## Prompt
Copy out all the entries exactly.

(Exercise data Opens)

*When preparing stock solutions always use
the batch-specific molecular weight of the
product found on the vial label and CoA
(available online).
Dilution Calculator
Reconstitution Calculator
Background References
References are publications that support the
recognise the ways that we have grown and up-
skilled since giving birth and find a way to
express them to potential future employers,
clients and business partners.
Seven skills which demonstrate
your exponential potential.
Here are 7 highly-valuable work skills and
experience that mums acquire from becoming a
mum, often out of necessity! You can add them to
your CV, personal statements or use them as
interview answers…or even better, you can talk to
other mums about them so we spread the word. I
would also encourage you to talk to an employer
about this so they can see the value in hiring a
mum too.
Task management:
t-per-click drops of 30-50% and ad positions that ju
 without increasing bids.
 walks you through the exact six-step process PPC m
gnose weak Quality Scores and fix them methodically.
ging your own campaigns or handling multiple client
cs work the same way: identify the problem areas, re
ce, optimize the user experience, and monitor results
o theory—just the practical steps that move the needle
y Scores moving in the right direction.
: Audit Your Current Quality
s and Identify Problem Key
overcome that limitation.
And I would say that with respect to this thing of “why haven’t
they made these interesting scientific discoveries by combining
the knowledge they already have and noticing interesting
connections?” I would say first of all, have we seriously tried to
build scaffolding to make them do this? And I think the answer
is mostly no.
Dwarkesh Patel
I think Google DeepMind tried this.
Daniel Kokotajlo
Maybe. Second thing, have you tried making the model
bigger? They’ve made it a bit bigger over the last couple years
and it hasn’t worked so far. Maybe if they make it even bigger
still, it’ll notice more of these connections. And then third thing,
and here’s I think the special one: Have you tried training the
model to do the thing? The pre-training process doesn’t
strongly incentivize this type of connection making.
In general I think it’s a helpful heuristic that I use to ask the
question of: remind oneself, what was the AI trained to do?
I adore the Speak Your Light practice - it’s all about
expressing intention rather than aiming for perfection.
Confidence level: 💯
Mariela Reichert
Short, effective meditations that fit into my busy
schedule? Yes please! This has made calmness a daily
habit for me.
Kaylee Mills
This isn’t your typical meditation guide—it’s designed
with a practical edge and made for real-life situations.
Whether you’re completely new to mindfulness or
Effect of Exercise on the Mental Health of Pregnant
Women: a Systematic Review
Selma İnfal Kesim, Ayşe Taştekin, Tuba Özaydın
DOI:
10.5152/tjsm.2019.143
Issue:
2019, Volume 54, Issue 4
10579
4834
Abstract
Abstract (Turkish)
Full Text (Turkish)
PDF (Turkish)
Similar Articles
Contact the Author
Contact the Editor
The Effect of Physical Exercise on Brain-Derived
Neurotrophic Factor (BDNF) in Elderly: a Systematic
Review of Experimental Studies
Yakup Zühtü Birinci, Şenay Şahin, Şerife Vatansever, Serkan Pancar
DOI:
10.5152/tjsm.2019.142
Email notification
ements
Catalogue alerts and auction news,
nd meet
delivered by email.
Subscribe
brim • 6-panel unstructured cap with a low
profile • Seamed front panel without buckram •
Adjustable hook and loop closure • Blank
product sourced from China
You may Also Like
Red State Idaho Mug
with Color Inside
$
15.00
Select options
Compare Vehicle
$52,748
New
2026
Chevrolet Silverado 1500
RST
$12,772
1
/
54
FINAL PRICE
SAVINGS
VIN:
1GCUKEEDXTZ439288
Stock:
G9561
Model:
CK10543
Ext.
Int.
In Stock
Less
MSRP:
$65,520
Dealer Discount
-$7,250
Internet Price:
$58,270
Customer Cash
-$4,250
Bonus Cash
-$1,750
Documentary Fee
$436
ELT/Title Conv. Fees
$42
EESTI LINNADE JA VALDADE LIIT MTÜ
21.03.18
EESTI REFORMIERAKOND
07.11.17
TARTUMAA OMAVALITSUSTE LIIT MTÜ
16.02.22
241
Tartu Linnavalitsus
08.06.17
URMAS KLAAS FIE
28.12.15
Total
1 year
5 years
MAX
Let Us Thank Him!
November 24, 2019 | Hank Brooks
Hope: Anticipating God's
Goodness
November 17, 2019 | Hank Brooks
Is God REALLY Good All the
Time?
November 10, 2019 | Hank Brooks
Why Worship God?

(Exercise data Closes)

## Task response
*When preparing stock solutions always use
the batch-specific molecular weight of the
product found on the vial label and CoA
(available online).
Dilution Calculator
Reconstitution Calculator
Background References
References are publications that support the
recognise the ways that we have grown and up-
skilled since giving birth and find a way to
express them to potential future employers,
clients and business partners.
Seven skills which demonstrate
your exponential potential.
Here are 7 highly-valuable work skills and
experience that mums acquire from becoming a
mum, often out of necessity! You can add them to
your CV, personal statements or use them as
interview answers…or even better, you can talk to
other mums about them so we spread the word. I
would also encourage you to talk to an employer
about this so they can see the value in hiring a
mum too.
Task management:
t-per-click drops of 30-50% and ad positions that ju
 without increasing bids.
 walks you through the exact six-step process PPC m
gnose weak Quality Scores and fix them methodically.
ging your own campaigns or handling multiple client
cs work the same way: identify the problem areas, re
ce, optimize the user experience, and monitor results
o theory—just the practical steps that move the needle
y Scores moving in the right direction.
: Audit Your Current Quality
s and Identify Problem Key
overcome that limitation.
And I would say that with respect to this thing of “why haven’t
they made these interesting scientific discoveries by combining
the knowledge they already have and noticing interesting
connections?” I would say first of all, have we seriously tried to
build scaffolding to make them do this? And I think the answer
is mostly no.
Dwarkesh Patel
I think Google DeepMind tried this.
Daniel Kokotajlo
Maybe. Second thing, have you tried making the model
bigger? They’ve made it a bit bigger over the last couple years
and it hasn’t worked so far. Maybe if they make it even bigger
still, it’ll notice more of these connections. And then third thing,
and here’s I think the special one: Have you tried training the
model to do the thing? The pre-training process doesn’t
strongly incentivize this type of connection making.
In general I think it’s a helpful heuristic that I use to ask the
question of: remind oneself, what was the AI trained to do?
I adore the Speak Your Light practice - it’s all about
expressing intention rather than aiming for perfection.
Confidence level: 💯
Mariela Reichert
Short, effective meditations that fit into my busy
schedule? Yes please! This has made calmness a daily
habit for me.
Kaylee Mills
This isn’t your typical meditation guide—it’s designed
with a practical edge and made for real-life situations.
Whether you’re completely new to mindfulness or
Effect of Exercise on the Mental Health of Pregnant
Women: a Systematic Review
Selma İnfal Kesim, Ayşe Taştekin, Tuba Özaydın
DOI:
10.5152/tjsm.2019.143
Issue:
2019, Volume 54, Issue 4
10579
4834
Abstract
Abstract (Turkish)
Full Text (Turkish)
PDF (Turkish)
Similar Articles
Contact the Author
Contact the Editor
The Effect of Physical Exercise on Brain-Derived
Neurotrophic Factor (BDNF) in Elderly: a Systematic
Review of Experimental Studies
Yakup Zühtü Birinci, Şenay Şahin, Şerife Vatansever, Serkan Pancar
DOI:
10.5152/tjsm.2019.142
Email notification
ements
Catalogue alerts and auction news,
nd meet
delivered by email.
Subscribe
brim • 6-panel unstructured cap with a low
profile • Seamed front panel without buckram •
Adjustable hook and loop closure • Blank
product sourced from China
You may Also Like
Red State Idaho Mug
with Color Inside
$
15.00
Select options
Compare Vehicle
$52,748
New
2026
Chevrolet Silverado 1500
RST
$12,772
1
/
54
FINAL PRICE
SAVINGS
VIN:
1GCUKEEDXTZ439288
Stock:
G9561
Model:
CK10543
Ext.
Int.
In Stock
Less
MSRP:
$65,520
Dealer Discount
-$7,250
Internet Price:
$58,270
Customer Cash
-$4,250
Bonus Cash
-$1,750
Documentary Fee
$436
ELT/Title Conv. Fees
$42
EESTI LINNADE JA VALDADE LIIT MTÜ
21.03.18
EESTI REFORMIERAKOND
07.11.17
TARTUMAA OMAVALITSUSTE LIIT MTÜ
16.02.22
241
Tartu Linnavalitsus
08.06.17
URMAS KLAAS FIE
28.12.15
Total
1 year
5 years
MAX
Let Us Thank Him!
November 24, 2019 | Hank Brooks
Hope: Anticipating God's
Goodness
November 17, 2019 | Hank Brooks
Is God REALLY Good All the
Time?
November 10, 2019 | Hank Brooks
Why Worship God?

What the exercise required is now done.